─── DATA FOR REVIEW

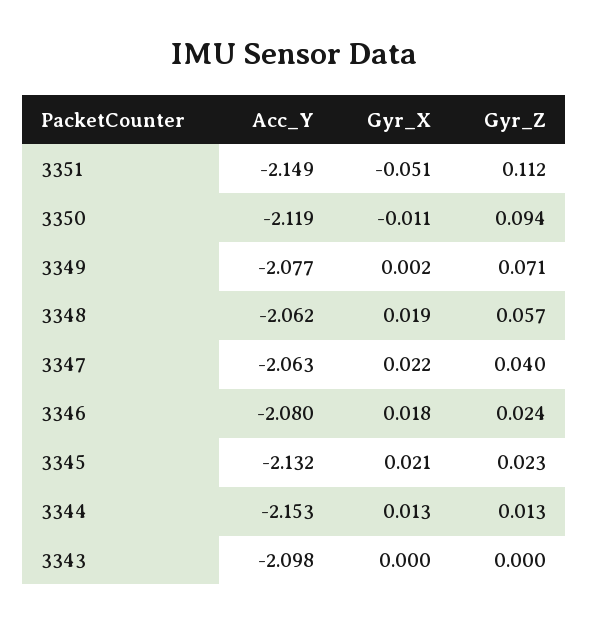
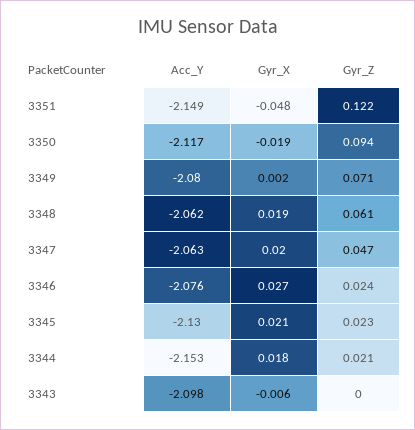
Gyr_X, 3351: -0.051 -> -0.048
Gyr_Z, 3351: 0.112 -> 0.122
Acc_Y, 3350: -2.119 -> -2.117
Gyr_X, 3350: -0.011 -> -0.019
Acc_Y, 3349: -2.077 -> -2.08
Gyr_Z, 3348: 0.057 -> 0.061
Gyr_X, 3347: 0.022 -> 0.02
Gyr_Z, 3347: 0.04 -> 0.047
Acc_Y, 3346: -2.08 -> -2.076
Gyr_X, 3346: 0.018 -> 0.027
Acc_Y, 3345: -2.132 -> -2.13
Gyr_X, 3344: 0.013 -> 0.018
Gyr_Z, 3344: 0.013 -> 0.021
Gyr_X, 3343: 0 -> -0.006

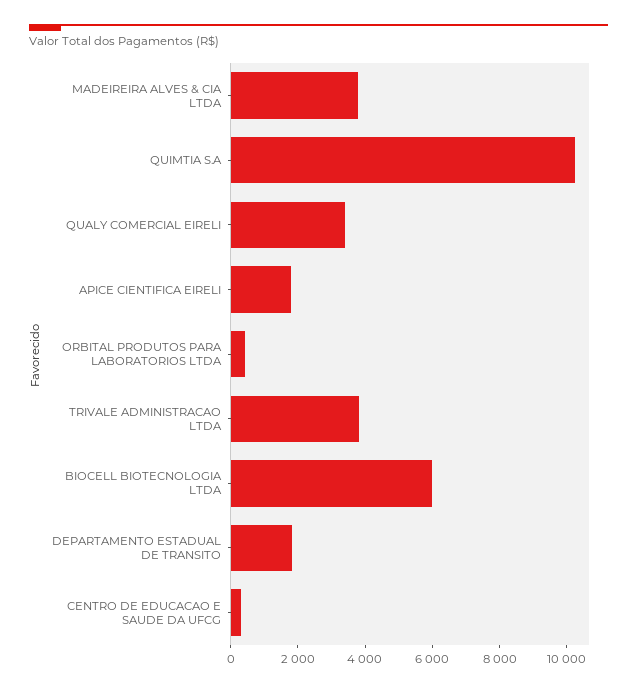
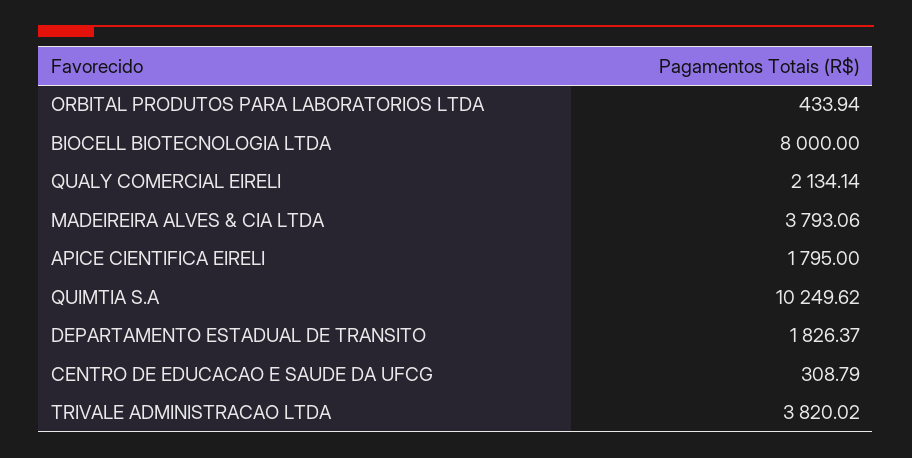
QUALY COMERCIAL EIRELI: 3500 -> 2134.14
BIOCELL BIOTECNOLOGIA LTDA: 6000 -> 8000

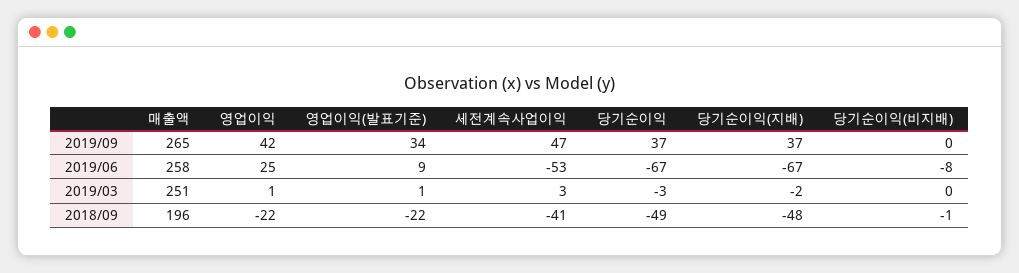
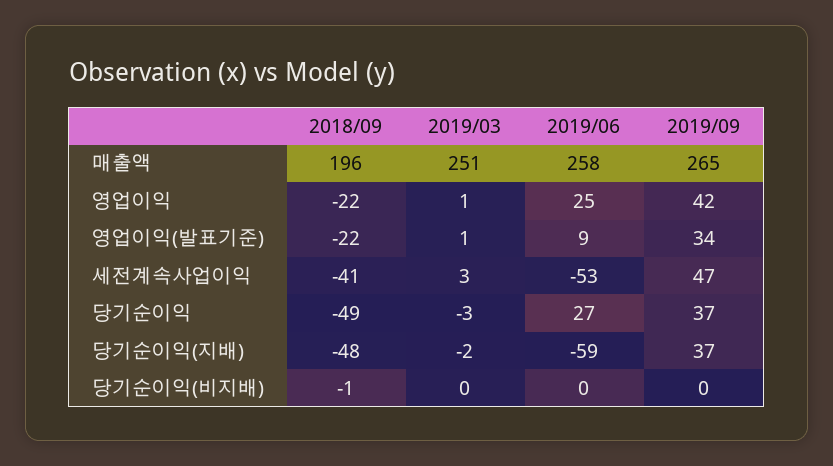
당기순이익, 2019/06: -67 -> 27
당기순이익(지배), 2019/06: -67 -> -59
당기순이익(비지배), 2019/06: -8 -> 0

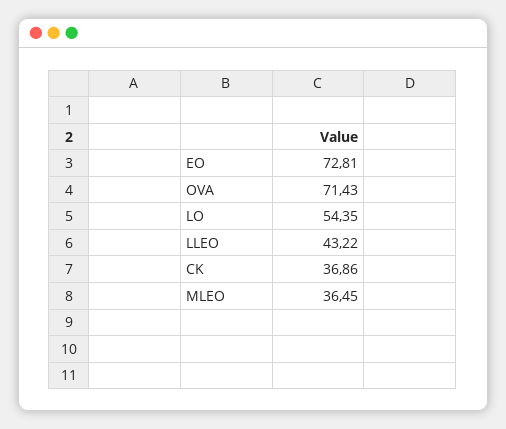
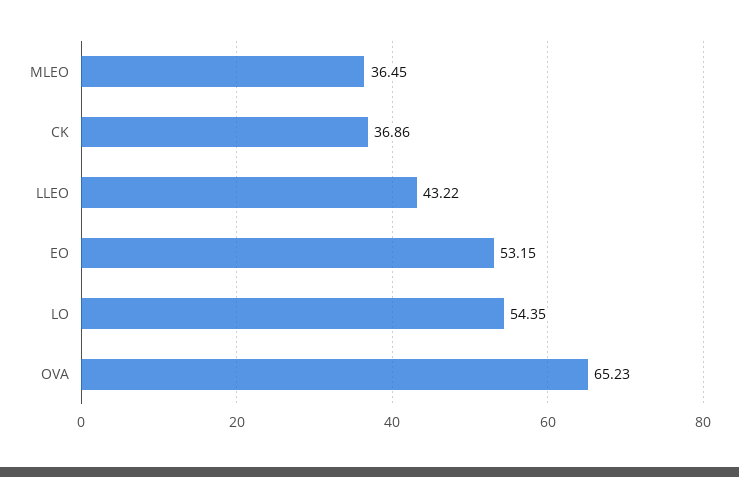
EO: 72.81 -> 53.15
OVA: 71.43 -> 65.23

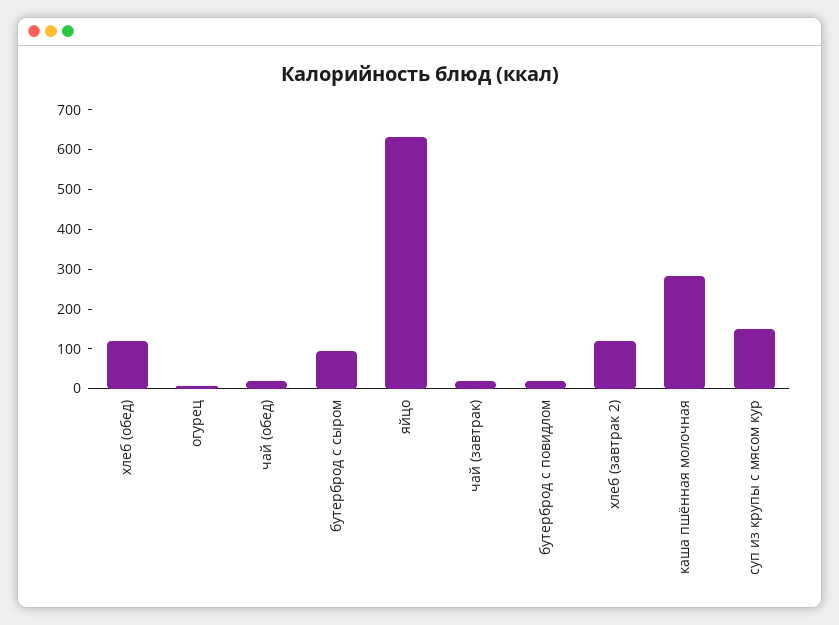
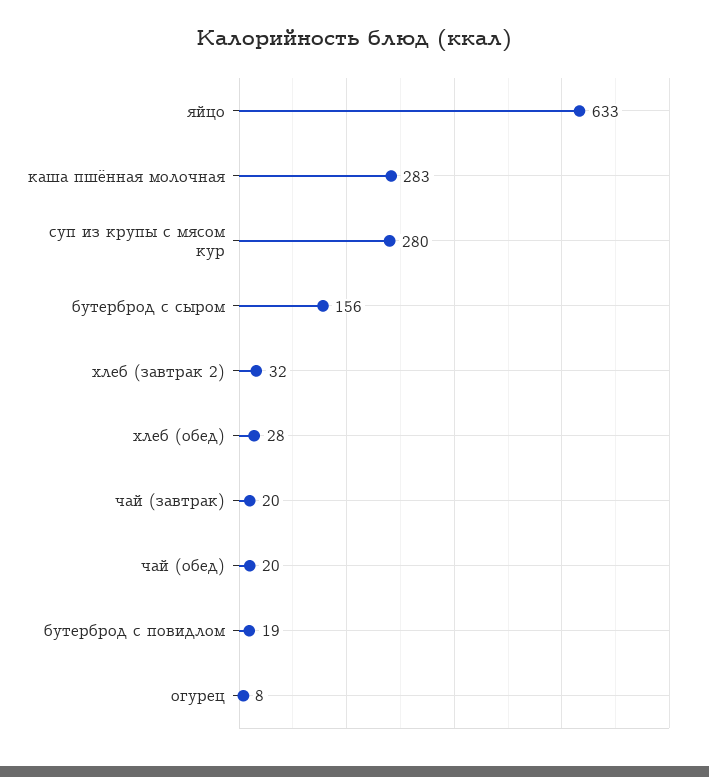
хлеб (обед): 125 -> 28
бутерброд с сыром: 100 -> 156
хлеб (завтрак 2): 125 -> 32
суп из крупы с мясом кур: 150 -> 280

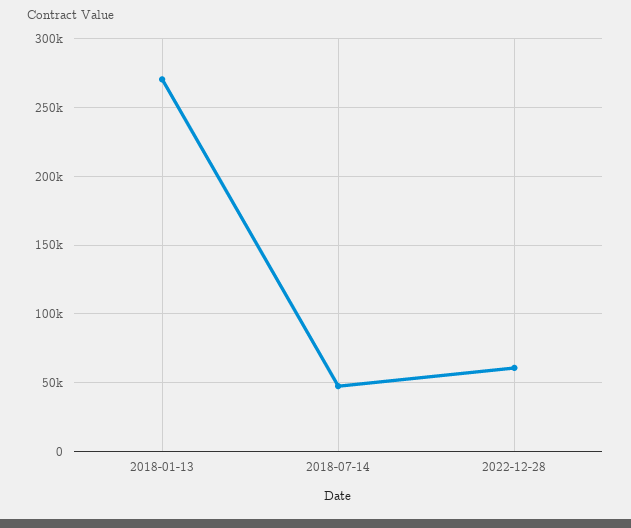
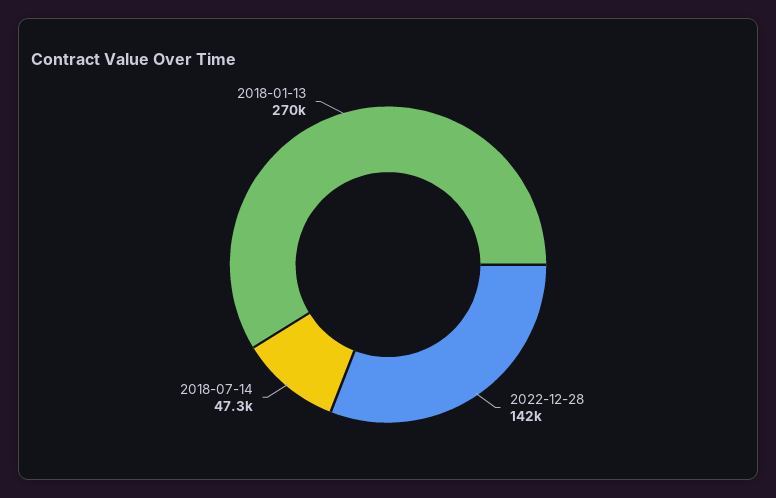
2022-12-28: 60000 -> 142000

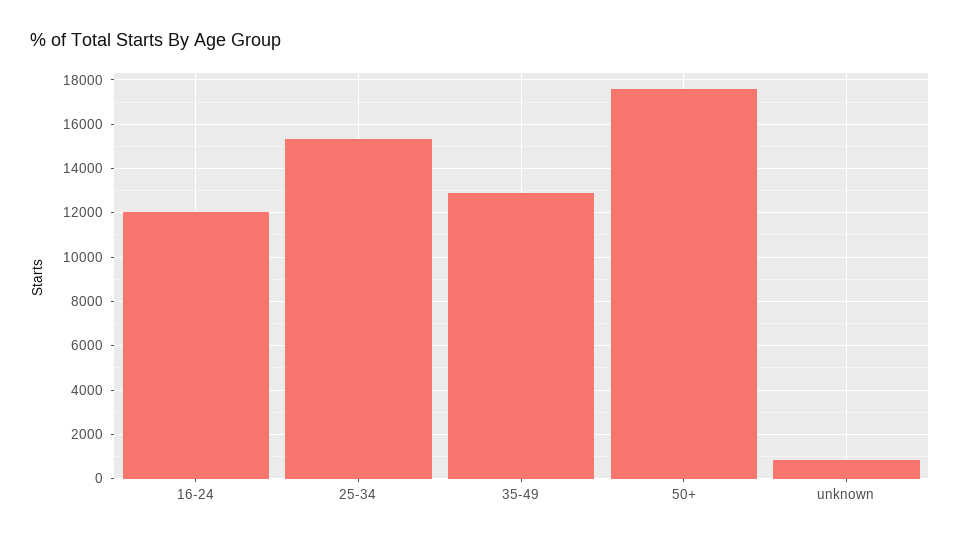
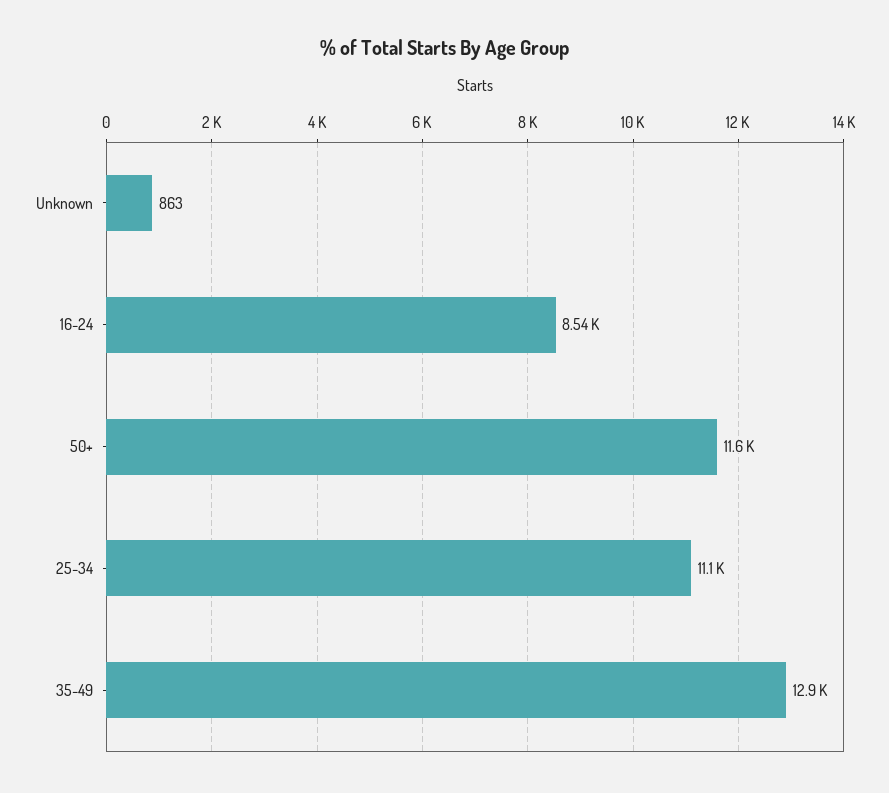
16-24: 12000 -> 8540
25-34: 15500 -> 11100
50+: 17500 -> 11600

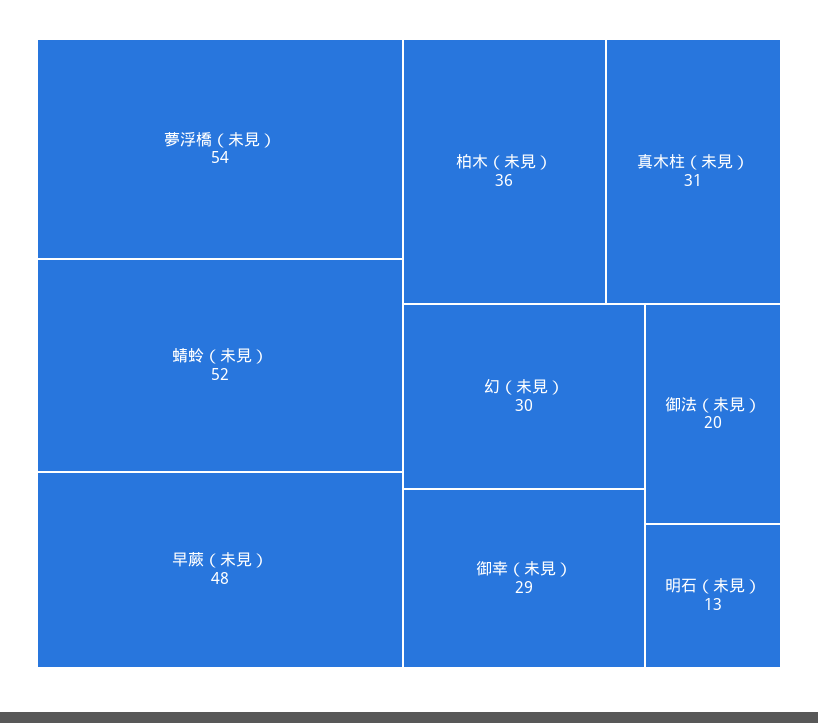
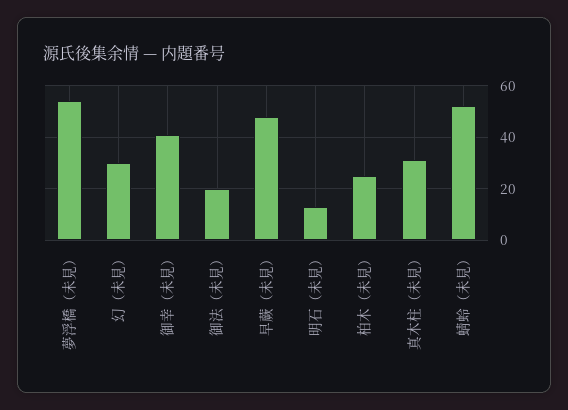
柏木（未見）: 36 -> 25
御幸（未見）: 29 -> 40

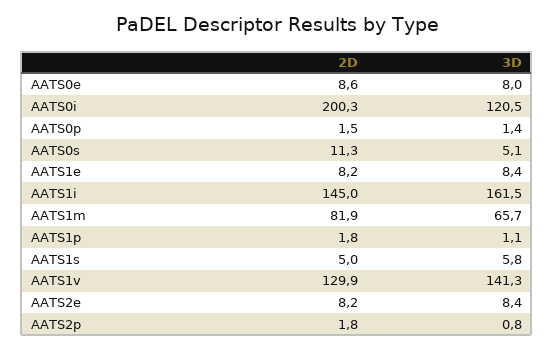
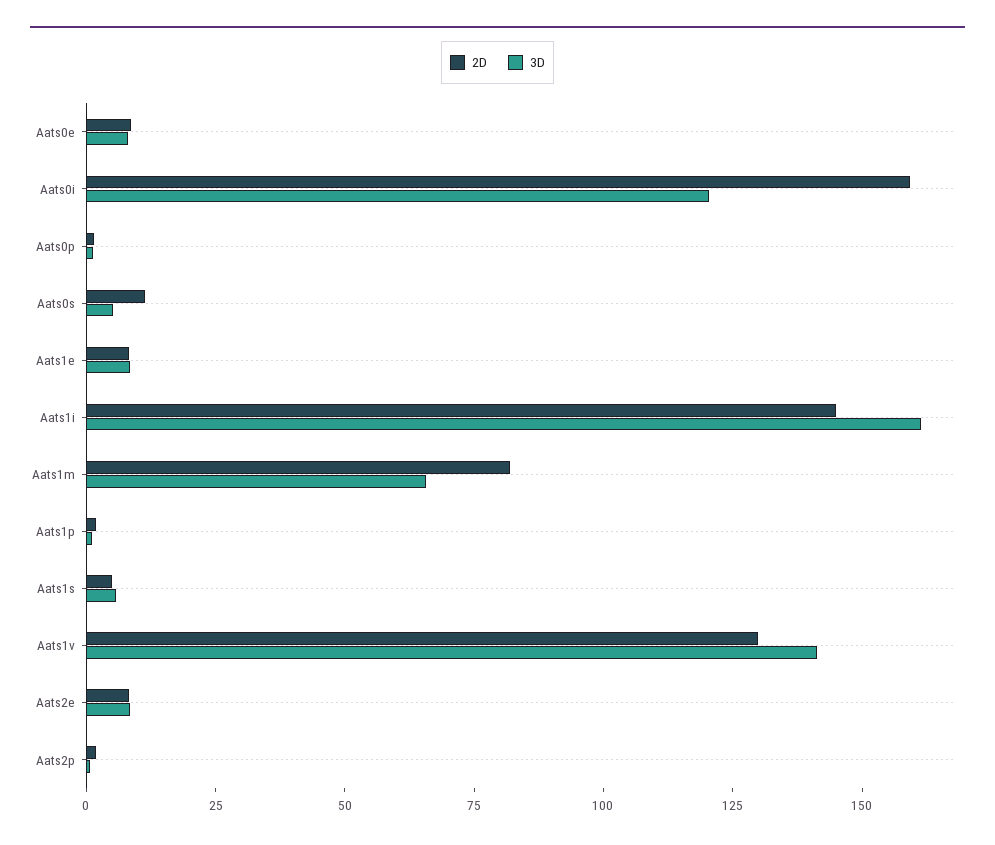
2D, AATS0i: 200.3 -> 160

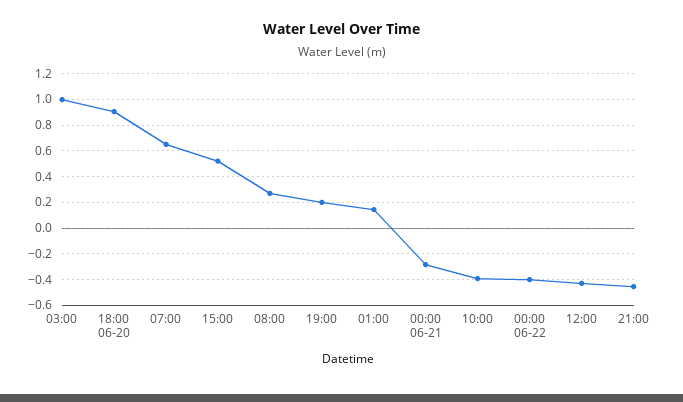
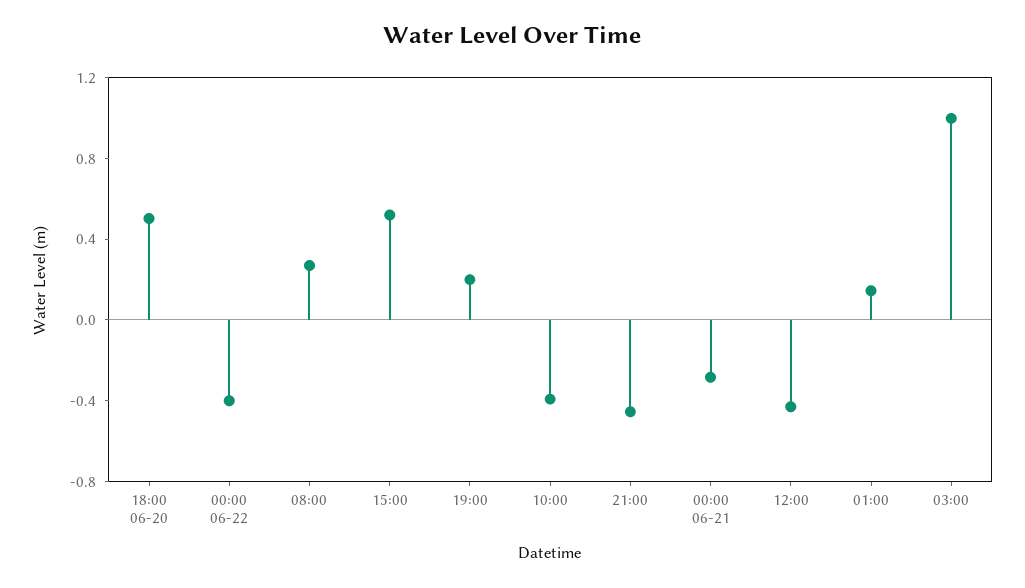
18:00 06-20: 0.9 -> 0.5
07:00: 0.65 -> none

──────

# YOUR TASK
Write out all the entries again, word for word, and print no images.

# RESPONSE
Gyr_X, 3351: -0.051 -> -0.048
Gyr_Z, 3351: 0.112 -> 0.122
Acc_Y, 3350: -2.119 -> -2.117
Gyr_X, 3350: -0.011 -> -0.019
Acc_Y, 3349: -2.077 -> -2.08
Gyr_Z, 3348: 0.057 -> 0.061
Gyr_X, 3347: 0.022 -> 0.02
Gyr_Z, 3347: 0.04 -> 0.047
Acc_Y, 3346: -2.08 -> -2.076
Gyr_X, 3346: 0.018 -> 0.027
Acc_Y, 3345: -2.132 -> -2.13
Gyr_X, 3344: 0.013 -> 0.018
Gyr_Z, 3344: 0.013 -> 0.021
Gyr_X, 3343: 0 -> -0.006

QUALY COMERCIAL EIRELI: 3500 -> 2134.14
BIOCELL BIOTECNOLOGIA LTDA: 6000 -> 8000

당기순이익, 2019/06: -67 -> 27
당기순이익(지배), 2019/06: -67 -> -59
당기순이익(비지배), 2019/06: -8 -> 0

EO: 72.81 -> 53.15
OVA: 71.43 -> 65.23

хлеб (обед): 125 -> 28
бутерброд с сыром: 100 -> 156
хлеб (завтрак 2): 125 -> 32
суп из крупы с мясом кур: 150 -> 280

2022-12-28: 60000 -> 142000

16-24: 12000 -> 8540
25-34: 15500 -> 11100
50+: 17500 -> 11600

柏木（未見）: 36 -> 25
御幸（未見）: 29 -> 40

2D, AATS0i: 200.3 -> 160

18:00 06-20: 0.9 -> 0.5
07:00: 0.65 -> none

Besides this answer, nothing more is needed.